Koalisi Mahasiswa Sultra–Jakarta Laporkan Tiga Perusahaan Tambang ke Gakkum KLH atas Dugaan Pencemaran Lingkungan di Kabaena
SUARASULTRA.COM | JAKARTA – Koalisi Mahasiswa Sulawesi Tenggara–Jakarta secara resmi melaporkan PT Tambang Bumi Sulawesi (TBS), PT Timah Investasi Mineral (TIM), dan PT Tekonindo ke Direktorat Jenderal Penegakan Hukum Lingkungan Hidup (Gakkum), Kementerian Lingkungan Hidup/Badan Pengendalian Lingkungan Hidup (KLH/BPLH), atas dugaan pelanggaran dan pencemaran lingkungan hidup di Pulau Kabaena, Kabupaten Bombana, Sulawesi Tenggara.
Pelaporan tersebut merupakan langkah lanjutan setelah sebelumnya Koalisi Mahasiswa Sultra–Jakarta melayangkan laporan ke Direktorat Jenderal Mineral dan Batubara (Ditjen Minerba), Kementerian ESDM RI.
Koalisi menilai persoalan lingkungan yang ditimbulkan oleh aktivitas pertambangan ketiga perusahaan tersebut tidak cukup diselesaikan melalui mekanisme administratif semata, melainkan membutuhkan penegakan hukum lingkungan yang tegas, menyeluruh, dan transparan.
Dalam laporan resminya ke Gakkum KLH/BPLH, Koalisi menyerahkan sejumlah dokumen pendukung, antara lain foto dan video kondisi lapangan, peta lokasi aktivitas pertambangan, serta catatan sanksi administratif lingkungan yang sebelumnya pernah dijatuhkan kepada PT Tambang Bumi Sulawesi (TBS).
Koordinator Pusat Koalisi Mahasiswa Sultra–Jakarta, Eghy Seftian, menegaskan bahwa aktivitas pertambangan PT TBS, PT TIM, dan PT Tekonindo di Pulau Kabaena telah melampaui daya dukung lingkungan pulau kecil dan berdampak serius terhadap kehidupan masyarakat setempat.
“Kami menyebut secara jelas PT Tambang Bumi Sulawesi, PT Timah Investasi Mineral, dan PT Tekonindo karena dampak yang ditimbulkan nyata dan terus berlangsung, mulai dari sedimentasi berat hingga pencemaran sungai dan wilayah pesisir yang merugikan masyarakat,” ujar Eghy.
Menurut Koalisi, berbagai laporan masyarakat serta pemberitaan media selama ini berulang kali mengaitkan aktivitas pertambangan ketiga perusahaan tersebut dengan banjir berlumpur, pencemaran perairan, dan kerusakan ekosistem pesisir di Pulau Kabaena.

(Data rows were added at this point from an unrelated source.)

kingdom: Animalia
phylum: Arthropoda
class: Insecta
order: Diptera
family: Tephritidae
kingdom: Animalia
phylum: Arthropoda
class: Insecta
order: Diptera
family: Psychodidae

Koalisi menegaskan, apabila dugaan pelanggaran lingkungan oleh PT Tambang Bumi Sulawesi, PT Timah Investasi Mineral, dan PT Tekonindo terbukti, maka penghentian aktivitas pertambangan hingga pencabutan izin lingkungan harus segera dilakukan.

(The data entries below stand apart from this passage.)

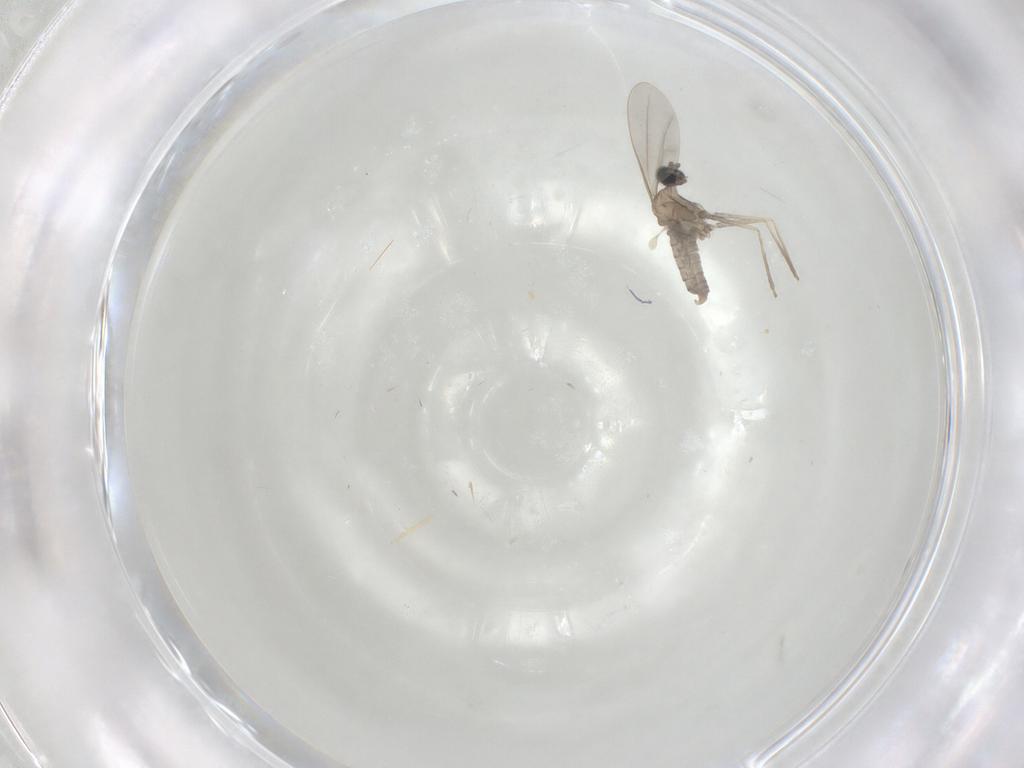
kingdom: Animalia
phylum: Arthropoda
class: Insecta
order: Diptera
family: Cecidomyiidae
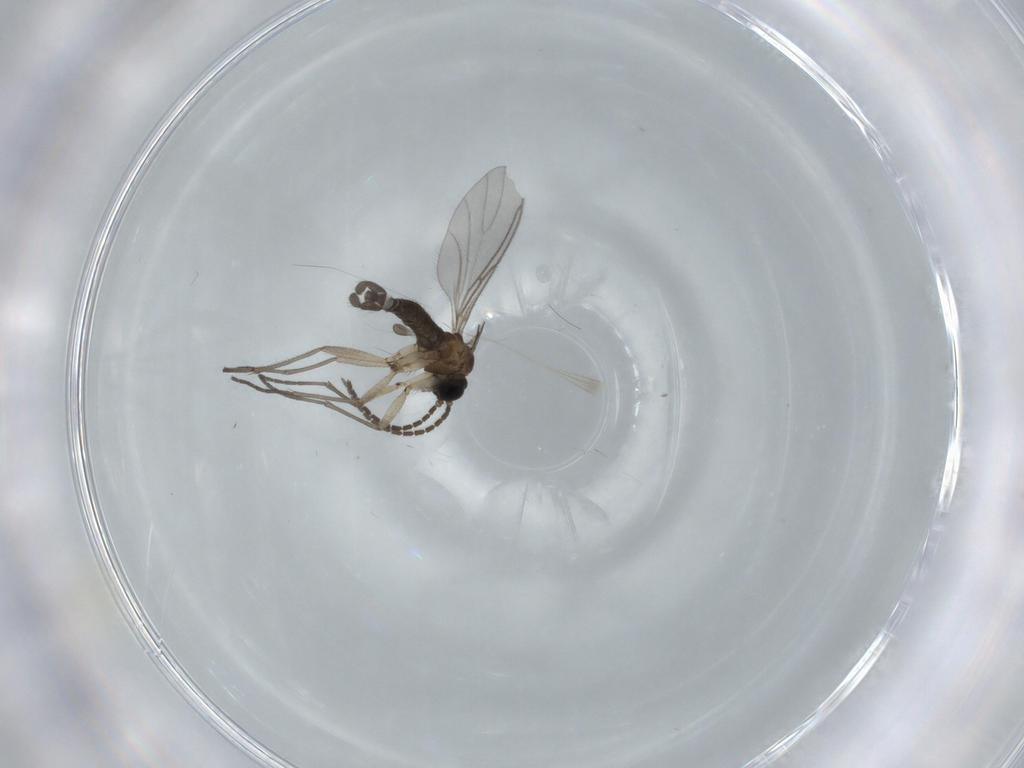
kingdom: Animalia
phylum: Arthropoda
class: Insecta
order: Diptera
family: Sciaridae
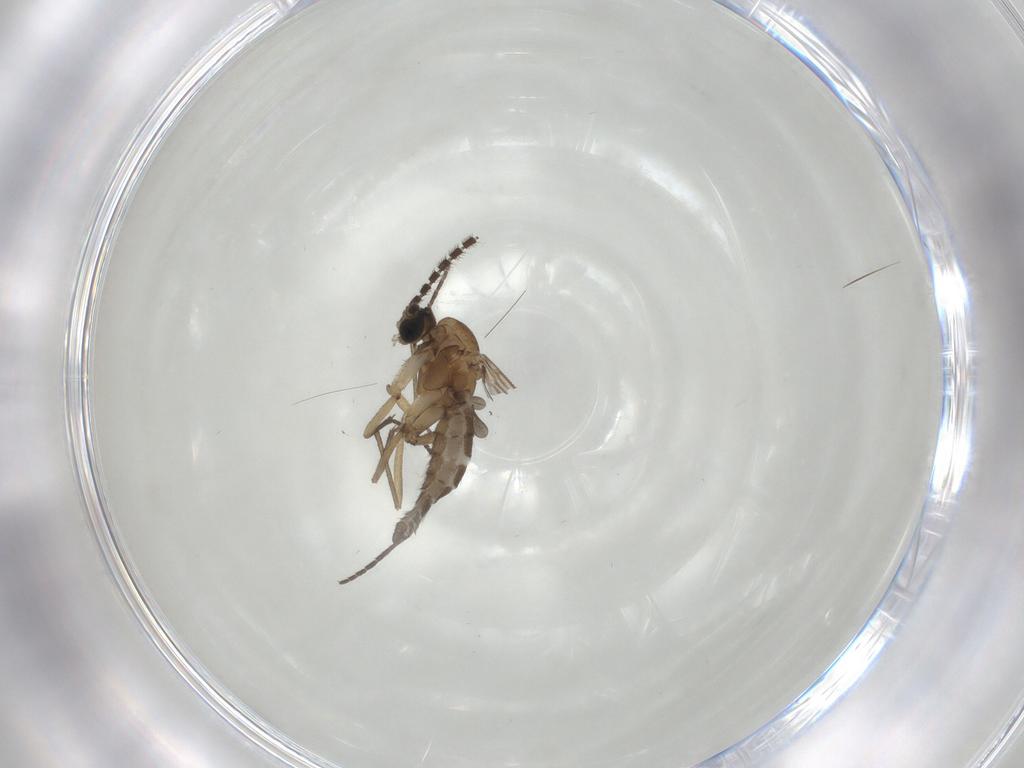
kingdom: Animalia
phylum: Arthropoda
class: Insecta
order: Diptera
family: Sciaridae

“Pulau kecil tidak boleh dikorbankan atas nama investasi dan hilirisasi. Negara wajib hadir untuk melindungi lingkungan hidup dan hak masyarakat,” tegas Eghy.
Sebagai langkah eskalasi lanjutan, Koalisi Mahasiswa Sultra–Jakarta juga menyatakan akan membawa persoalan dugaan pelanggaran lingkungan tersebut ke Komisi XII Dewan Perwakilan Rakyat Republik Indonesia (DPR RI).
Langkah ini bertujuan mendorong pengawasan politik, pemanggilan kementerian dan lembaga terkait, serta evaluasi menyeluruh terhadap aktivitas pertambangan di Pulau Kabaena.
Koalisi menegaskan komitmennya untuk terus mengawal proses ini secara terbuka hingga terdapat tindakan hukum dan kebijakan nyata guna menghentikan kerusakan lingkungan serta menjamin perlindungan hak hidup masyarakat Pulau Kabaena.